A Demographic Comparison Between the Listed Home-Based Early Care and Education Workforce and Children in their Care
An early care and education (ECE) workforce that reflects the racial, ethnic, and linguistic diversity of the children in their care is an important dimension of child care quality (Downer, Goble, Myers & 2016; Markowitz, Bassok & Grissom, 2020). In 2012, out of the approximately 3.8 million members of the home-based early care and education workforce,1 107,220 were listed on a state or national registry of care providers, were paid to care for children, and provided regular care (i.e., at least five hours a week) for at least one child with whom they did not have a prior relationship (although they may have also cared for children with whom they had a prior relationship).
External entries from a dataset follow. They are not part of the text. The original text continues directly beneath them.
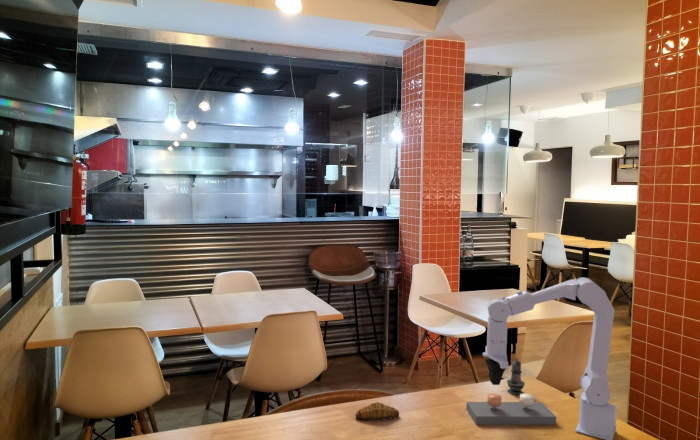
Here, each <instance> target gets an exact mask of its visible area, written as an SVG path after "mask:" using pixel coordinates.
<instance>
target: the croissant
mask: <svg viewBox="0 0 700 440" xmlns="http://www.w3.org/2000/svg"><path fill="white" fill-rule="evenodd" d="M354 416H355V419H357V420H360V419H363V420H362V421H377V420H380V421H384V420H383V419H385V420H391V419H390V418H392V419H395V418H394V417H396V418H398V417H400V411H399V410H398V409H397V408H395V407H393V406H390V405H386V404H384V403H382V402H378V401H377V402H373V403H372V402H371V403H370V404H368V405H366V406H364V407H362V408H360V409H359V410H357V411H356V412H355V415H354Z"/></svg>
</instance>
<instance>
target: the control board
mask: <svg viewBox="0 0 700 440" xmlns="http://www.w3.org/2000/svg"><path fill="white" fill-rule="evenodd" d="M465 411H466V412H468V414H469V416H470V418H471V419H472V421H473V423H474V424H475V425H476V426H478V425H481V426H482V425H483V426H487V425H488V426H489V425H491V426H493V425H494V426H497V425H498V426H503V425H504V426H512V425H513V426H519V425H520V426H526V425H527V426H535V425H536V426H557V415H555V414H554V412H552V411H551V410H550V409H549V408H548V407H547V406H546V405H545V404H544V403H543V401H534V405H533V406H532V407H528V410H525V406H523V405H521V404H520V401H501V406H499V407H496V410H492V406H490V405H489V404H488V403H487V401H466V410H465Z"/></svg>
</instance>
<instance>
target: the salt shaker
mask: <svg viewBox="0 0 700 440" xmlns="http://www.w3.org/2000/svg"><path fill="white" fill-rule="evenodd" d="M511 366H512V367H511V369H510V372H511V377H510V378H509V379H507V380H506V383H507V386H508V387H509V389H507V390H506V392H507V393H508V394H510V395H513V396H519V397H520V394H525V393H524V392H523V391H522V390H523V389H524V387H525V385H526V384H525V381H523V380H522V377H521V375H522V373H523V372H522V363H521V362H520V361H519V358H515V360H513V361H512V365H511Z"/></svg>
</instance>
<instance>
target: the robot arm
mask: <svg viewBox="0 0 700 440" xmlns="http://www.w3.org/2000/svg"><path fill="white" fill-rule="evenodd" d="M576 297H577V298H578V300H579V301H580V302H581V303H583V304H585V305H586V306H587V307H589V308H590V309H591V310H592V311H593V321H592V329H591V335H590V342H589V343H590V344H589V350H588V351H589V352H588V361H587V365H586V366H585V368H584V373H583V374H582V376H581V377H580V380H579V384H580V388H581V389H582V390H583V392H582V393H581V395H580V399H579V400H580V401H579V417H578V423H577V425H576V427H575V429H574V431H575V432H576V433H581V434H583V435H587V436H591V437H593V438H599V439H602V440H613V439H614V436H615V433H616V431H617V405H615V404H612V403H610V399H611V391H610V388H609V376H608V364H609V355H610V351H611V349H610V348H611V340H612V332H613V327H614V326H613V325H614V319H615V318H614V317H615V309H614V306H613V305H612V303H611V300H610V298H609V297H608V295H607V293H606V291H605V290H604V289H603V288H601V286H599V285H598V284H597V283H595V282H594V281H593V280H592V279H590V278H588V277H578V278H576V279H575V278H574V279H568V280H565V281H562V282H560V283H558V284H554V285H552V286H549V287H545V288H543V289H541V290H537V291H535V292H528V291H526V290H524V291H522V290H517V291H516V293H514V294H512V295H508V296H501V298H494V299H491V301H490V302H489V303H488V306H487V311H488V317H487V318H488V319H487V321H488V323H487V329H486V331H487V332H486V334H487V335H486V345H485V351H484V352H482V356H483V357H485V358H484V362H485V364H486V367H487V370H488V376H489V381H490V383H491V384H492V385H493V386H500V384H501V382H502V378H503V375H504V373H505V371H506V370H507V369H509V362H508V355H507V354H508V353H507V344H508V323H507V322H508V318H509V317H510V316H512V317H514V316H516V315H519V314H522V313H526V312H530V311H532V310H533V309H534V307H535V306H536V305H537V304H541V303H544V302H549V301H553V300H557V299H560V298H566V299H570V300H572V301H576Z"/></svg>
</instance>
These 107,220 teachers and caregivers served approximately 2 million children under age 6, and not yet in kindergarten (Paschall, Madill & Halle, 2020). Using the 2012 National Survey of Early Care and Education (NSECE), this snapshot compares the demographic characteristics of the listed, paid home-based ECE workforce providing regular care for at least one child with whom they have no prior relationship, and the demographic characteristics of the children in their care.
This brief is part of the Child Care and Early Education Policy and Research Analysis (CCEEPRA) project. CCEEPRA supports policy and program planning and decision-making with rigorous, research-based information.
1 This snapshot uses the terms home-based workforce and home-based teachers and caregivers interchangeably to describe the individuals who provide home-based care for children.